The actual mileage improvement of the upfitted GM vans was slightly less than advertised. “We saw anywhere from a 15 percent to 20 percent mileage improvement,” said Bruce Karas, vice president of environment and sustainability for Coca-Cola North America. And that was significant, even if there were no tax credits available. “The initial assessment is that over the life of a typical vehicle—about 10 years and 200,000 miles—the investment would pay for itself three times over,” said Karas. 

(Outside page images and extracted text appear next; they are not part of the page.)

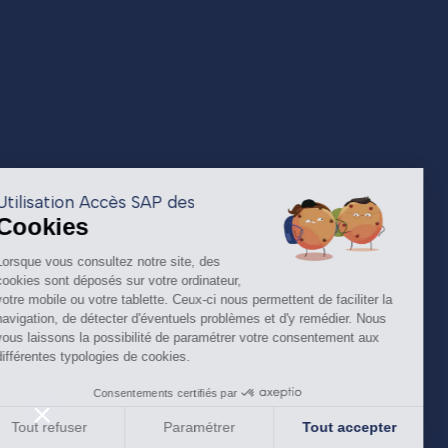
Utilisation Accès SAP des
Cookies
Lorsque vous consultez notre site, des
cookies sont déposés sur votre ordinateur,
votre mobile ou votre tablette. Ceux-ci nous permettent de faciliter la
navigation, de détecter d'éventuels problèmes et d'y remédier. Nous
vous laissons la possibilité de paramétrer votre consentement aux
différentes typologies de cookies.
Consentements certifiés par
Tout refuser
Paramétrer
Tout accepter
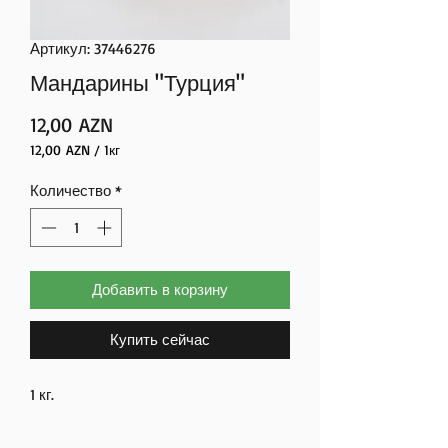
Артикул: 37446276
Мандарины "Турция"
Цена
12,00 AZN
12,00 AZN
/
1кг
12,00 AZN
за
Количество
*
1
Килограммы
Добавить в корзину
Купить сейчас
1 кг.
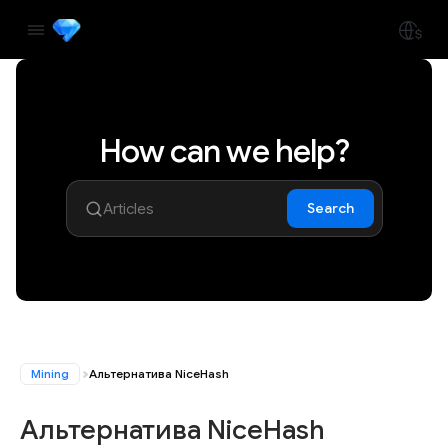
How can we help?
Search
Mining
Альтернатива NiceHash
Альтернатива NiceHash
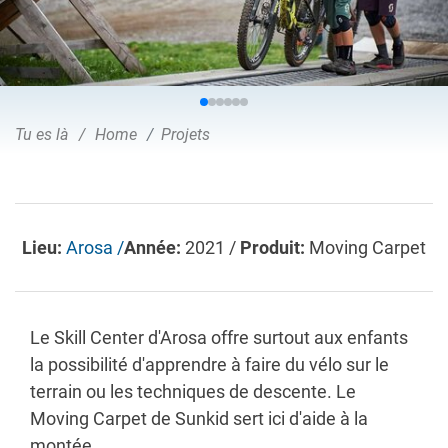
Tu es là
Home
Projets
Lieu:
Arosa /
Année:
2021 /
Produit:
Moving Carpet
Le Skill Center d'Arosa offre surtout aux enfants
la possibilité d'apprendre à faire du vélo sur le
terrain ou les techniques de descente. Le
Moving Carpet de Sunkid sert ici d'aide à la
montée.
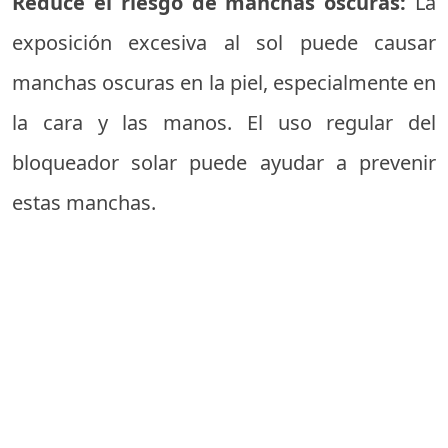
Reduce el riesgo de manchas oscuras:
La
exposición excesiva al sol puede causar
manchas oscuras en la piel, especialmente en
la cara y las manos. El uso regular del
bloqueador solar puede ayudar a prevenir
estas manchas.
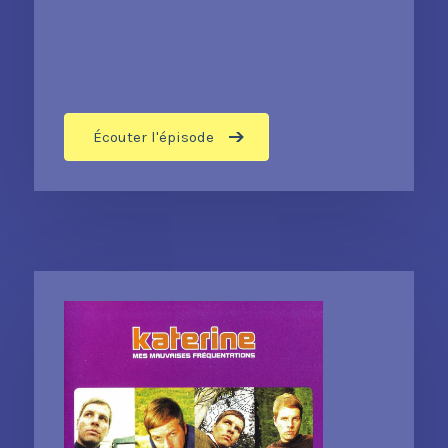
Écouter l'épisode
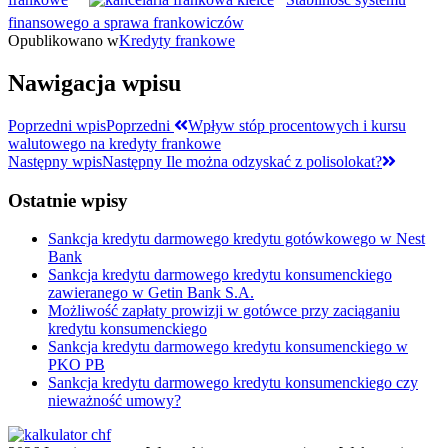
finansowego a sprawa frankowiczów
Opublikowano w
Kredyty frankowe
Nawigacja wpisu
Poprzedni wpis
Poprzedni
Wpływ stóp procentowych i kursu
walutowego na kredyty frankowe
Następny wpis
Następny
Ile można odzyskać z polisolokat?
Ostatnie wpisy
Sankcja kredytu darmowego kredytu gotówkowego w Nest
Bank
Sankcja kredytu darmowego kredytu konsumenckiego
zawieranego w Getin Bank S.A.
Możliwość zapłaty prowizji w gotówce przy zaciąganiu
kredytu konsumenckiego
Sankcja kredytu darmowego kredytu konsumenckiego w
PKO PB
Sankcja kredytu darmowego kredytu konsumenckiego czy
nieważność umowy?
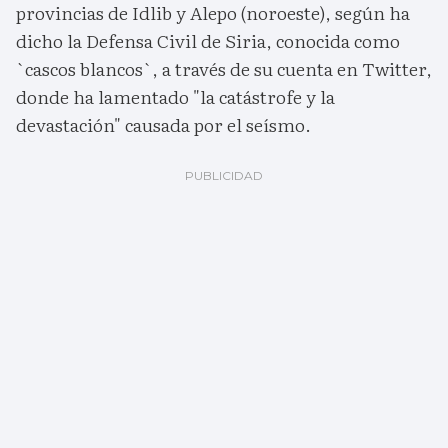
provincias de Idlib y Alepo (noroeste), según ha
dicho la Defensa Civil de Siria, conocida como
`cascos blancos`, a través de su cuenta en Twitter,
donde ha lamentado "la catástrofe y la
devastación" causada por el seísmo.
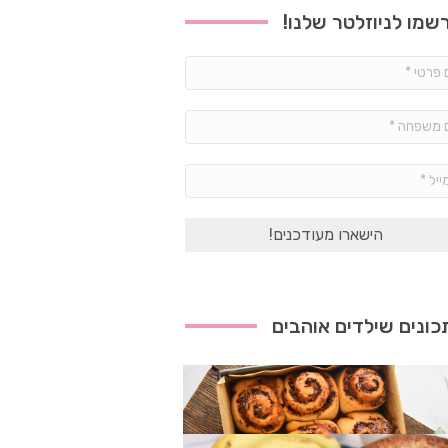
שמו לניוזלטר שלנו!
שם
פרטי
*
שם
משפחה
*
אימייל
*
ונים שילדים אוהבים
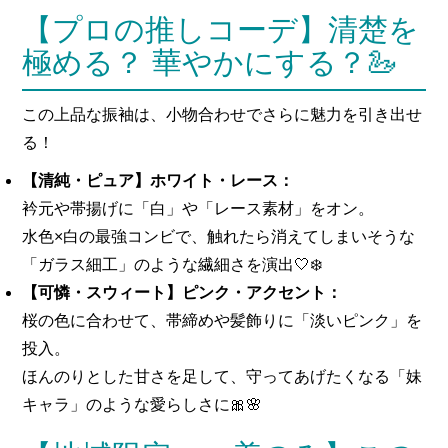
【プロの推しコーデ】清楚を
極める？ 華やかにする？🦢
この上品な振袖は、小物合わせでさらに魅力を引き出せ
る！
【清純・ピュア】ホワイト・レース：
衿元や帯揚げに「白」や「レース素材」をオン。
水色×白の最強コンビで、触れたら消えてしまいそうな
「ガラス細工」のような繊細さを演出🤍❄️
【可憐・スウィート】ピンク・アクセント：
桜の色に合わせて、帯締めや髪飾りに「淡いピンク」を
投入。
ほんのりとした甘さを足して、守ってあげたくなる「妹
キャラ」のような愛らしさに🎀🌸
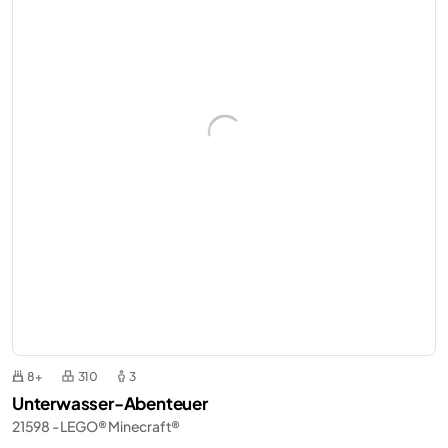
8+
310
3
Unterwasser-Abenteuer
21598 - LEGO® Minecraft®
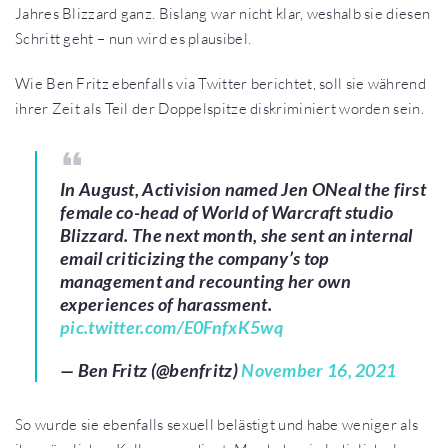
Jahres Blizzard ganz. Bislang war nicht klar, weshalb sie diesen
Schritt geht – nun wird es plausibel.
Wie Ben Fritz ebenfalls via Twitter berichtet, soll sie während
ihrer Zeit als Teil der Doppelspitze diskriminiert worden sein.
In August, Activision named Jen ONeal the first
female co-head of World of Warcraft studio
Blizzard. The next month, she sent an internal
email criticizing the company’s top
management and recounting her own
experiences of harassment.
pic.twitter.com/E0FnfxK5wq
— Ben Fritz (@benfritz)
November 16, 2021
So wurde sie ebenfalls sexuell belästigt und habe weniger als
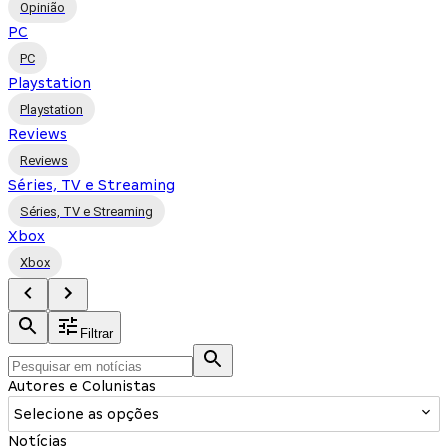
Opinião
PC
PC
Playstation
Playstation
Reviews
Reviews
Séries, TV e Streaming
Séries, TV e Streaming
Xbox
Xbox
Filtrar
Autores e Colunistas
Selecione as opções
Notícias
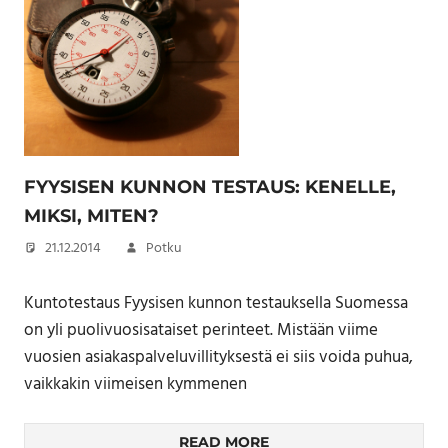
FYYSISEN KUNNON TESTAUS: KENELLE,
MIKSI, MITEN?
21.12.2014
Potku
Kuntotestaus Fyysisen kunnon testauksella Suomessa
on yli puolivuosisataiset perinteet. Mistään viime
vuosien asiakaspalveluvillityksestä ei siis voida puhua,
vaikkakin viimeisen kymmenen
READ MORE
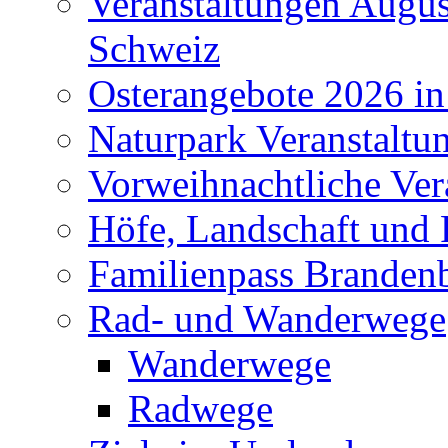
Veranstaltungen Augus
Schweiz
Osterangebote 2026 in
Naturpark Veranstaltu
Vorweihnachtliche Ver
Höfe, Landschaft und 
Familienpass Branden
Rad- und Wanderwege
Wanderwege
Radwege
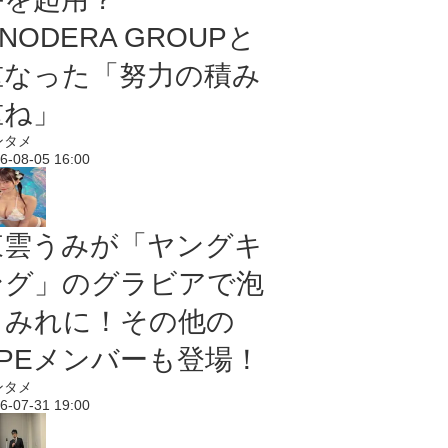
NODERA GROUPと
重なった「努力の積み
重ね」
ンタメ
6-08-05 16:00
東雲うみが「ヤングキ
ング」のグラビアで泡
まみれに！その他の
PPEメンバーも登場！
ンタメ
6-07-31 19:00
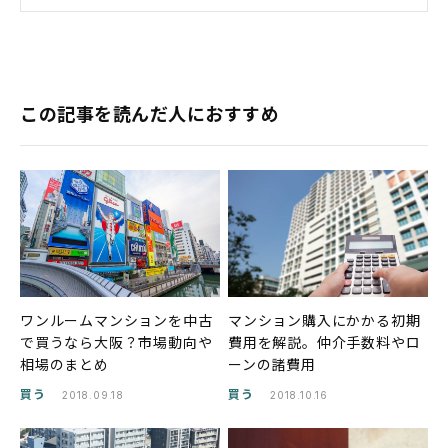
この記事を読んだ人におすすめ
ワンルームマンションを中古
マンション購入にかかる初期
で買うなら大阪？市場動向や
費用を解説。仲介手数料やロ
相場のまとめ
ーンの諸費用
買う
買う
2018.09.18
2018.10.16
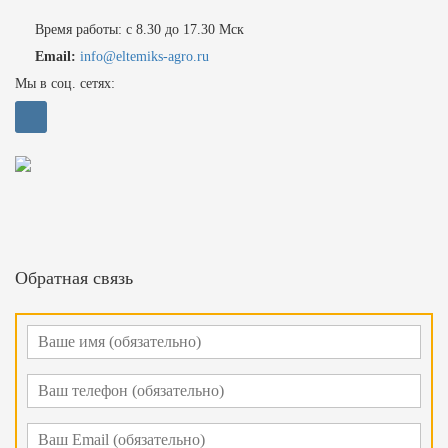
Время работы: с 8.30 до 17.30 Мск
Email:
info@eltemiks-agro.ru
Мы в соц. сетях:
Обратная связь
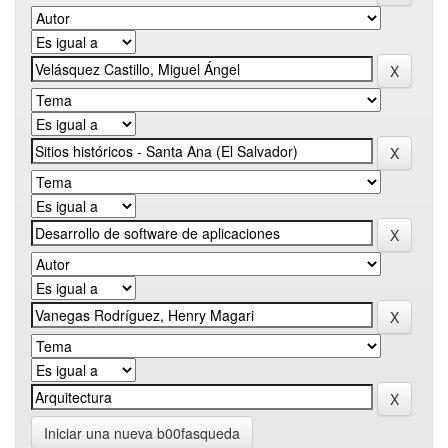
Iniciar una nueva b00fasqueda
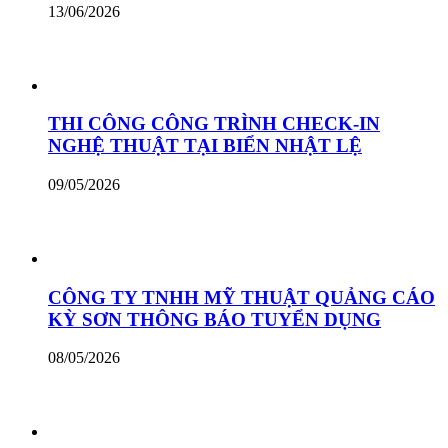
13/06/2026
THI CÔNG CÔNG TRÌNH CHECK-IN
NGHỆ THUẬT TẠI BIỂN NHẬT LỆ
09/05/2026
CÔNG TY TNHH MỸ THUẬT QUẢNG CÁO
KỲ SƠN THÔNG BÁO TUYỂN DỤNG
08/05/2026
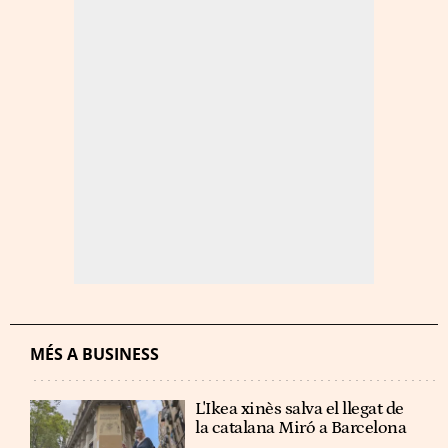
MÉS A BUSINESS
L'Ikea xinès salva el llegat de
la catalana Miró a Barcelona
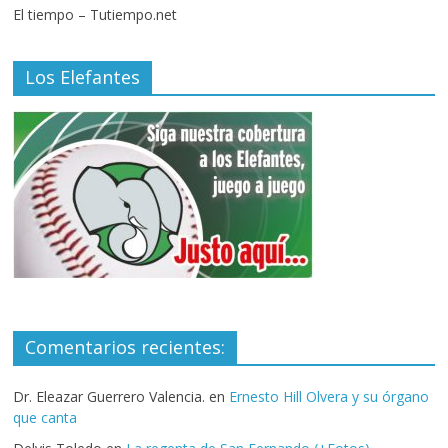
El tiempo – Tutiempo.net
Los Elefantes
Comentarios recientes:
Dr. Eleazar Guerrero Valencia.
en
Ernesto Hill Olvera y su órgano
que canta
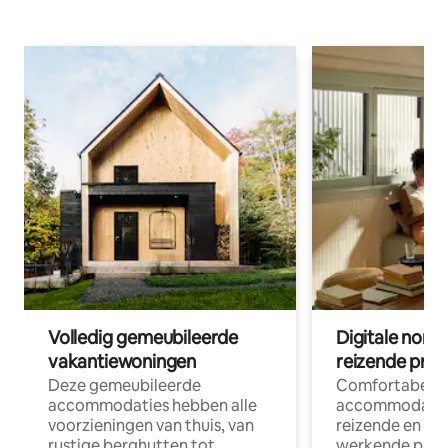
Volledig gemeubileerde
Digitale nom
vakantiewoningen
reizende prof
Deze gemeubileerde
Comfortabele
accommodaties hebben alle
accommodatie
voorzieningen van thuis, van
reizende en op
rustige berghutten tot
werkende profe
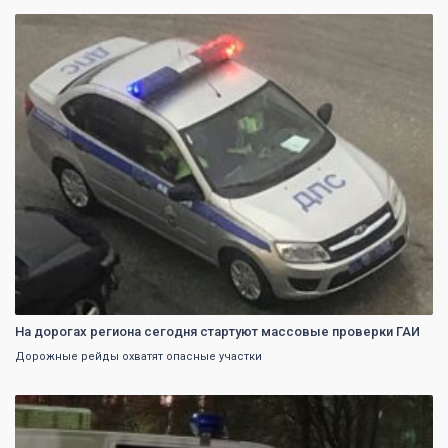
0
На дорогах региона сегодня стартуют массовые проверки ГАИ
Дорожные рейды охватят опасные участки
0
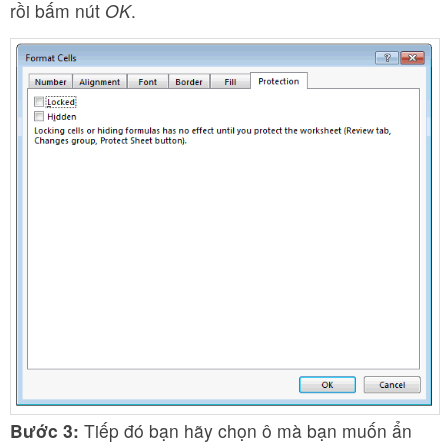
rồi bấm nút
OK
.
Bước 3:
Tiếp đó bạn hãy chọn ô mà bạn muốn ẩn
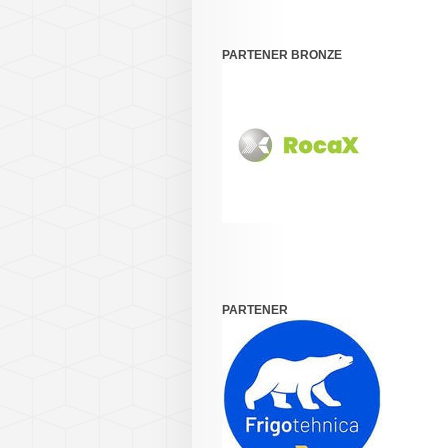
PARTENER BRONZE
PARTENER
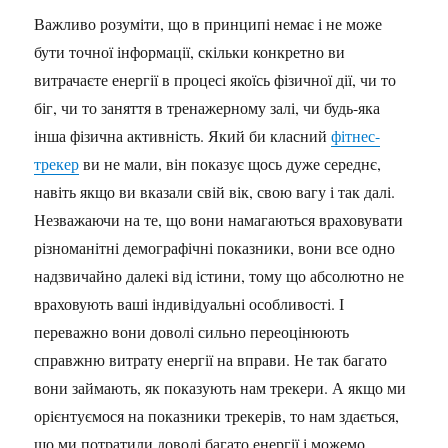
Важливо розуміти, що в принципі немає і не може
бути точної інформації, скільки конкретно ви
витрачаєте енергії в процесі якоїсь фізичної дії, чи то
біг, чи то заняття в тренажерному залі, чи будь-яка
інша фізична активність. Який би класний
фітнес-
трекер
ви не мали, він показує щось дуже середнє,
навіть якщо ви вказали свій вік, свою вагу і так далі.
Незважаючи на те, що вони намагаються враховувати
різноманітні демографічні показники, вони все одно
надзвичайно далекі від істини, тому що абсолютно не
враховують ваші індивідуальні особливості. І
переважно вони доволі сильно переоцінюють
справжню витрату енергії на вправи. Не так багато
вони займають, як показують нам трекери. А якщо ми
орієнтуємося на показники трекерів, то нам здається,
що ми потратили доволі багато енергії і можемо,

Savings come in other forms. Since the system adds more torque, van purchasers can buy vehicles with smaller (and hence cheaper) engines and still get the same performance. That can save about $1,000 upfront. The system reduces stress on the brakes, which cuts maintenance costs. And having to stop for gas less frequently translates into higher productivity. “You can imagine over the life of the vehicle, that can save you a couple weeks of labor,” XL Hybrids’ Hynes said. 

Compared with other transport innovations, XL Hybrids had another factor in its favor: Kitting out a regular van to run as a hybrid is much less disruptive than adding all-electric vans or vehicles that run on natural gas. “The key thing with transportation is you have to look at what modifications you have to make as to how you deploy your fleet and manage them,” Coca-Cola’s Karas said. Using hybrids doesn’t force companies to install charging stations and natural gas filling equipment, and it doesn’t range anxiety in drivers. After the pilot, Coca-Cola bought another 100 at the end of 2013.

XL Hybrids runs lean. It sources components from parts makers like Johnson Controls and has deals with the aftermarket companies—the “upfitters”—Knapheide and Leggett & Platt. With 21 employees, XL Hybrids has raised about $10 million in funding. It sold hundreds of systems in 2013 and plans to sell in the thousands in the current year; other customers include Federal Express and Canadian Linen.

The company’s story highlights an important theme. Energy-related innovations aimed at consumers tend to suck up most of the heat and light, e.g., Tesla and the Nest thermostat. But the most important action often takes place in corporate purchasing departments. Innovations that don’t make economic sense for individuals can frequently make a great deal of sense for corporations. 

Rather than target customers who are willing to pay a premium to show off their environmental cred, XL Hybrids pursues those who have the most to gain financially from incremental improvements. As Hynes put it: “We’ve targeted the customers who drive the most miles.”